- TEXTE DONNÉ:
*-*-*

Lorsque tombe un éclair proche d’une case ngäbe, la tradition exige que soit convoquée la danse traditionnelle “jeiki” quatre jours. La danse est exécutée par tous les invités, reliés bras sur épaules en de larges files, suivant les pas guidés par les maracas et les chants sacrés. C’est un des anciens mythes qui explique l’ordre cosmique ngäbe, l’éclair est un jumeau qui est monté au ciel, alors que sa sœur, convertie en dragon, s’est logée dans la mer. La danse alors vise à harceler l’éclair, pour qu’il sache qu’il n’est pas le bienvenu proche du lieu de vie familiale et qu’il serait mieux qu’il tombe dans la mer où est sa sœur. La danse sacrée sert à restaurer l’ordre cosmique, dans lequel tous les êtres ont leur lieu et leur fonction.

Il y a de multiples exemples ngäbe qui ont pour objectif de maintenir l’équilibre naturel : les cycles de la terre – semer, veiller et cueillir – sont accompagnés de rites et de pratiques qui reconnaissent l’ordre mis par Ngöbö (Dieu); les “dänkien” ou gardiens des diverses espèces protègent et envoient des messages aux êtres humains lorsqu’ils outrepassent la juste mesure dans la chasse ou la pêche. Une ancienne ngäbe, dit l’importance d’être humbles face au mystère de Dieu manifesté dans sa création et notre responsabilité pour maintenir l’équilibre naturel, elle disait que : “nous ne devons pas changer ce que Dieu a fait. Nous devons laisser la création comme elle est, ne pas faire de grands changements. Des fois nous devons abattre les montagnes, mais pour semer, pour survivre”. Les ngäbe, comme d’autres peuples indigènes, ont maintenus des pratiques de réciprocité millénaires, dans lesquelles on comprend que chaque action a des conséquences et qu’il nous appartient de comprendre notre lieu et notre responsabilité dans le plan du Créateur, étant des associés actifs de la création perpétuelle.

*-*-*

- DONNÉES FOURNIES:
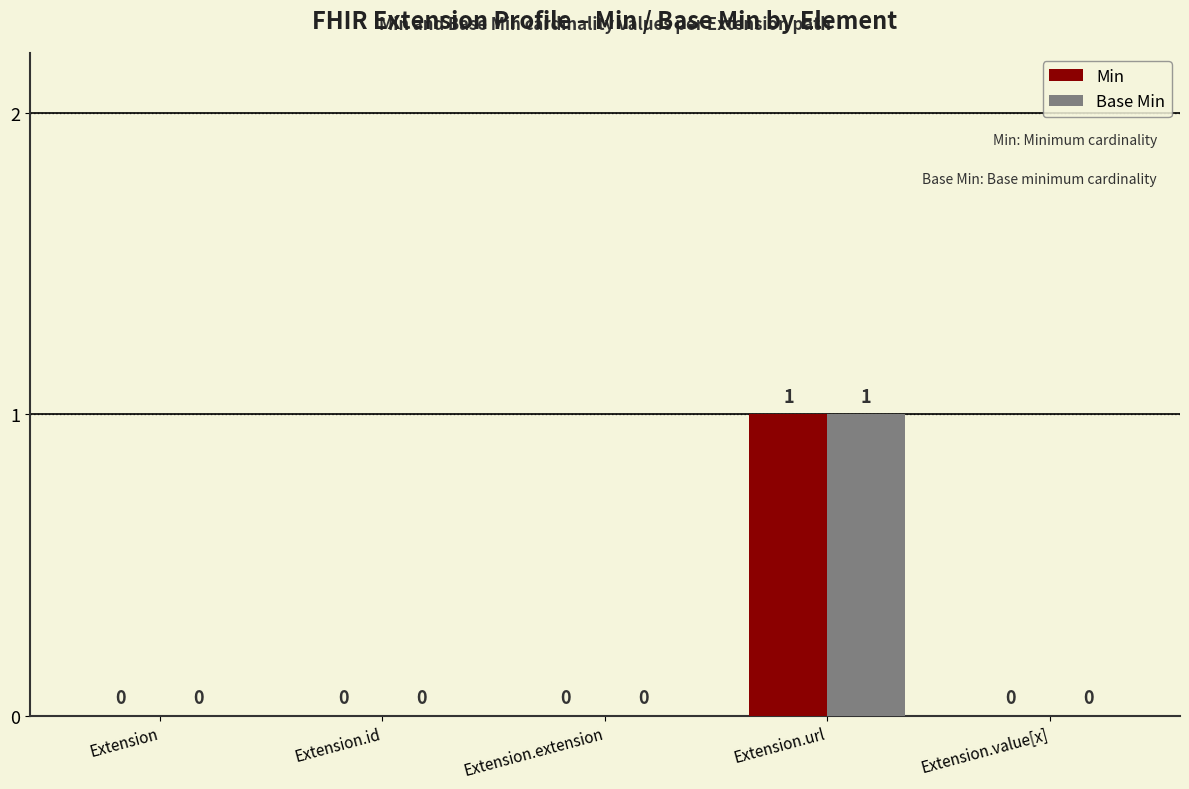

At which category is the sum across all series the highest?

Extension.url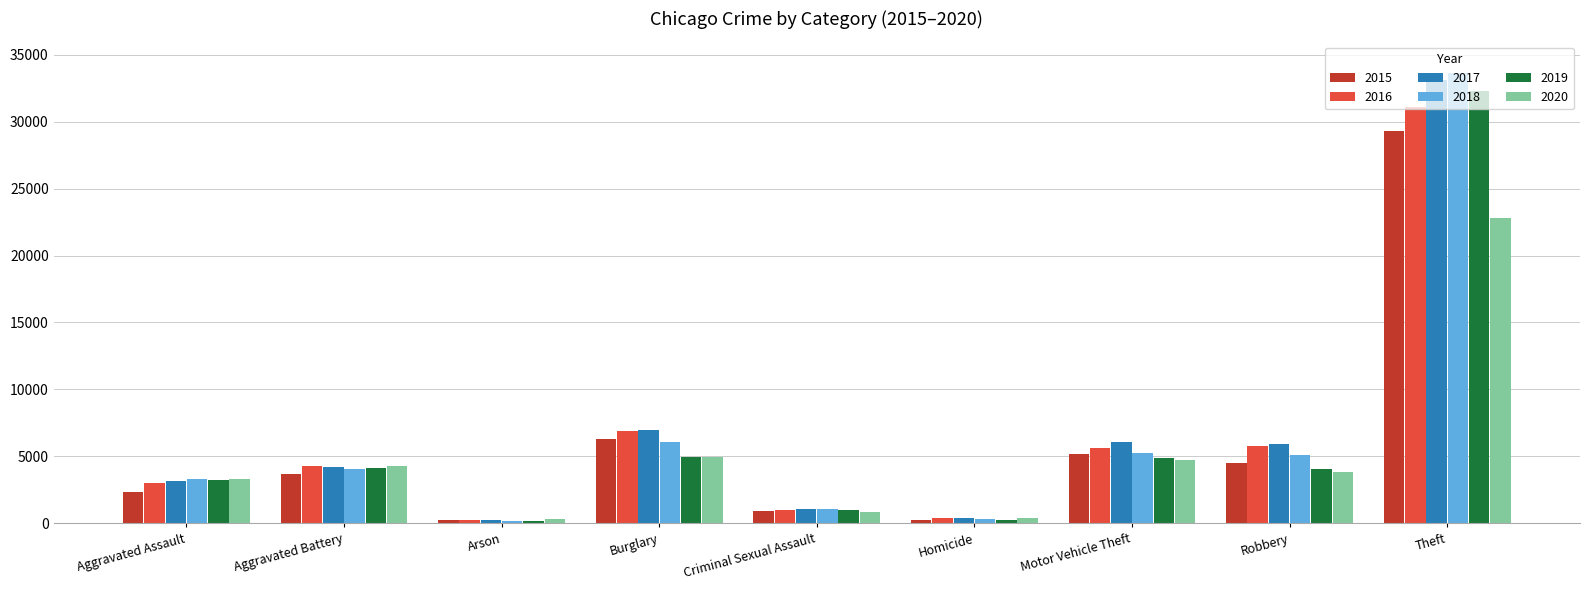

What is the total value across all series at Criminal Sexual Assault?

5873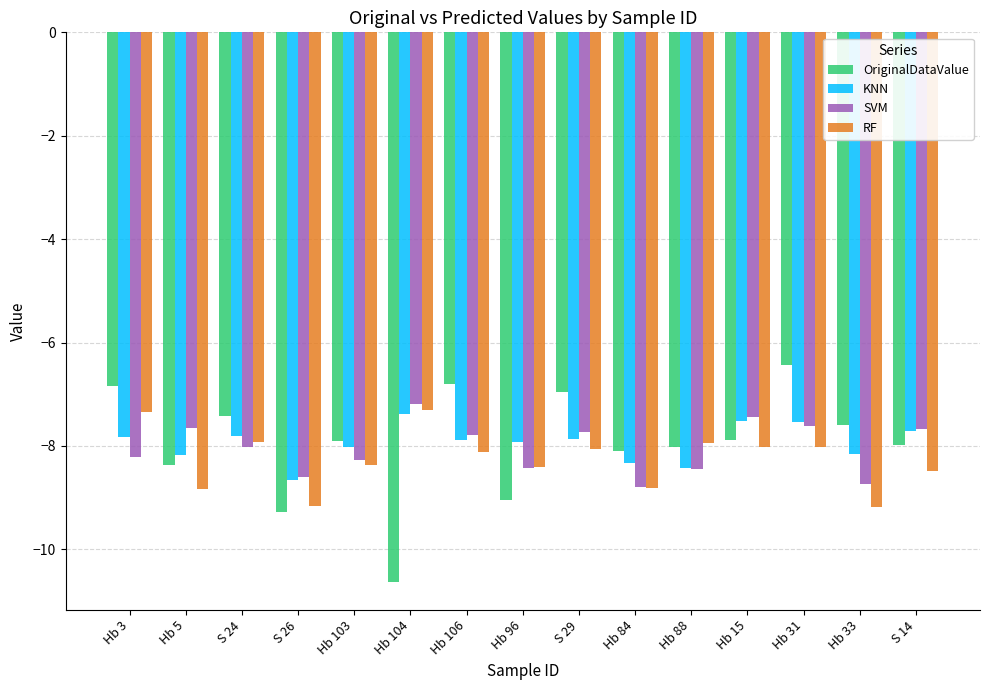

What is the sum of all KNN values?

-119.3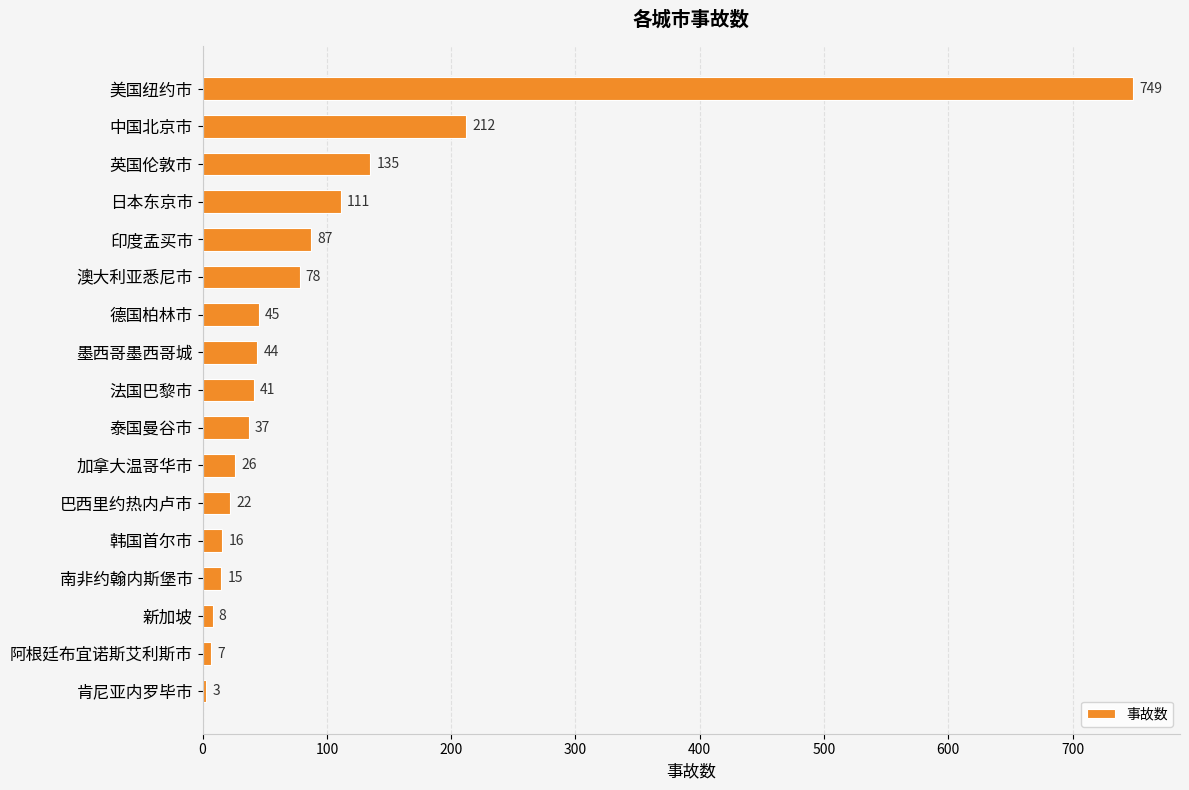

What is the label of the 1st bar from the top?

美国纽约市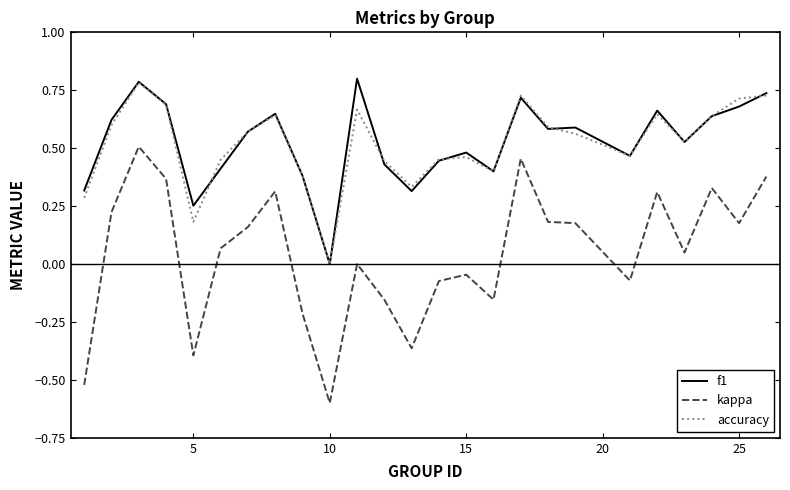

True or false: accuracy and kappa intersect in this chart.

False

*-*-*

- CONSIGNE A:
D'après le texte sur les Ngäbe, où s'est logée la sœur de l'éclair, et sous quelle forme ?
- CONSIGNE B:
Énumérez les étapes des cycles de la terre mentionnées dans le texte sur les Ngäbe.

- CORRIGÉ A:
Convertie en dragon, elle s'est logée dans la mer.

- CORRIGÉ B:
Semer, veiller et cueillir.